Nor could she understand Swann's continuing to live in his house on the Quai d'Orléans, which, though she dared not tell him so, she considered unworthy of him.
It was true that she claimed to be fond of 'antiques,' and used to assume a rapturous and knowing air when she confessed how she loved to spend the whole day 'rummaging' in second-hand shops, hunting for 'bric-à-brac,' and things of the 'right date.' Although it was a point of honour, to which she obstinately clung, as though obeying some old family custom, that she should never answer any questions, never give any account of what she did during the daytime, she spoke to Swann once about a friend to whose house she had been invited, and had found that everything in it was 'of the period.' Swann could not get her to tell him what 'period' it was. Only after thinking the matter over she replied that it was 'mediaeval'; by which she meant that the walls were panelled. Some time later she spoke to him again of her friend, and added, in the hesitating but confident tone in which one refers to a person whom one has met somewhere, at dinner, the night before, of whom one had never heard until then, but whom one's hosts seemed to regard as some one so celebrated and important that one hopes that one's listener will know quite well who is meant, and will be duly impressed: "Her dining-room... is... eighteenth century!" Incidentally, she had thought it hideous, all bare, as though the house were still unfinished; women looked frightful in it, and it would never become the fashion.

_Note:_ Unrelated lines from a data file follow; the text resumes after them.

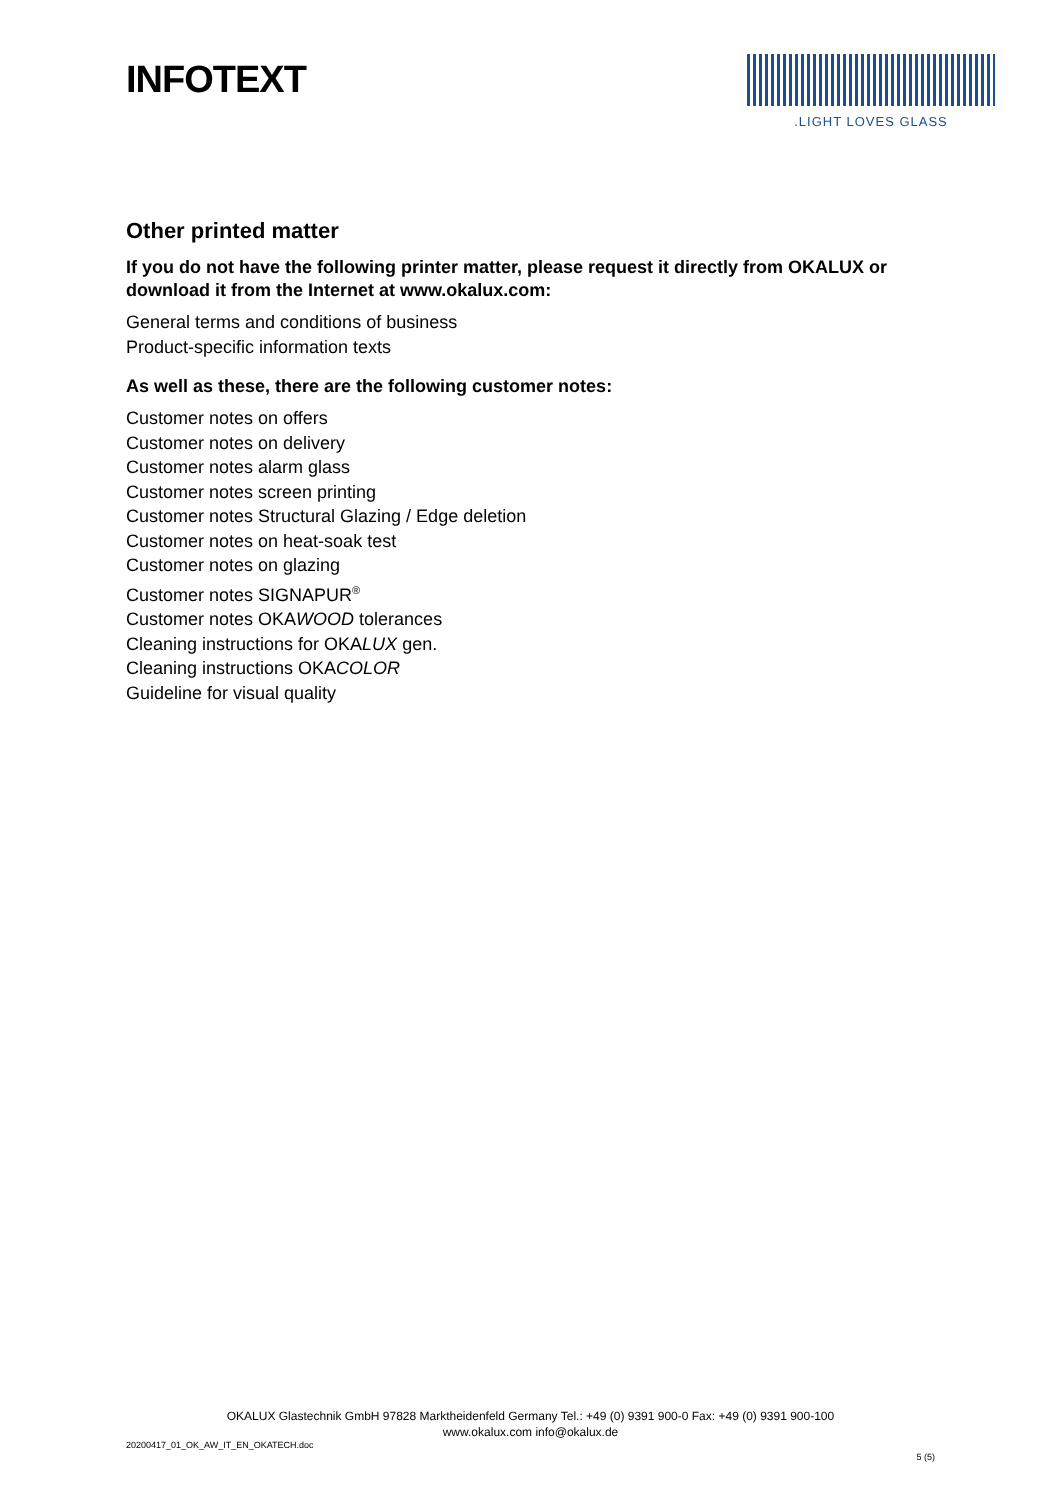INFOTEXT
.LIGHT LOVES GLASS
Other printed matter
If you do not have the following printer matter, please request it directly from OKALUX or download it from the Internet at www.okalux.com:
General terms and conditions of business
Product-specific information texts
As well as these, there are the following customer notes:
Customer notes on offers
Customer notes on delivery
Customer notes alarm glass
Customer notes screen printing
Customer notes Structural Glazing / Edge deletion
Customer notes on heat-soak test
Customer notes on glazing
Customer notes SIGNAPUR<sup>®</sup>
Customer notes OKAWOOD tolerances
Cleaning instructions for OKALUX gen.
Cleaning instructions OKACOLOR
Guideline for visual quality
OKALUX Glastechnik GmbH 97828 Marktheidenfeld Germany Tel.: +49 (0) 9391 900-0 Fax: +49 (0) 9391 900-100
www.okalux.com info@okalux.de
20200417_01_OK_AW_IT_EN_OKATECH.doc
5 (5)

She mentioned it again, a third time, when she shewed Swann a card with the name and address of the man who had designed the dining-room, and whom she wanted to send for, when she had enough money, to see whether he could not do one for her too; not one like that, of course, but one of the sort she used to dream of, one which, unfortunately, her little house would not be large enough to contain, with tall sideboards, Renaissance furniture and fireplaces like the Château at Blois. It was on this occasion that she let out to Swann what she really thought of his abode on the Quai d'Orléans; he having ventured the criticism that her friend had indulged, not in the Louis XVI style, for, he went on, although that was not, of course, done, still it might be made charming, but in the 'Sham-Antique.'
"You wouldn't have her live, like you, among a lot of broken-down chairs and threadbare carpets!" she exclaimed, the innate respectability of the middle-class housewife rising impulsively to the surface through the acquired dilettantism of the 'light woman.'
People who enjoyed 'picking-up' things, who admired poetry, despised sordid calculations of profit and loss, and nourished ideals of honour and love, she placed in a class by themselves, superior to the rest of humanity. There was no need actually to have those tastes, provided one talked enough about them; when a man had told her at dinner that he loved to wander about and get his hands all covered with dust in the old furniture shops, that he would never be really appreciated in this commercial age, since he was not concerned about the things that interested it, and that he belonged to another generation altogether, she would come home saying: "Why, he's an adorable creature; so sensitive! I had no idea," and she would conceive for him a strong and sudden friendship. But, on the other hand, men who, like Swann, had these tastes but did not speak of them, left her cold. She was obliged, of course, to admit that Swann was most generous with his money, but she would add, pouting: "It's not the same thing, you see, with him," and, as a matter of fact, what appealed to her imagination was not the practice of disinterestedness, but its vocabulary.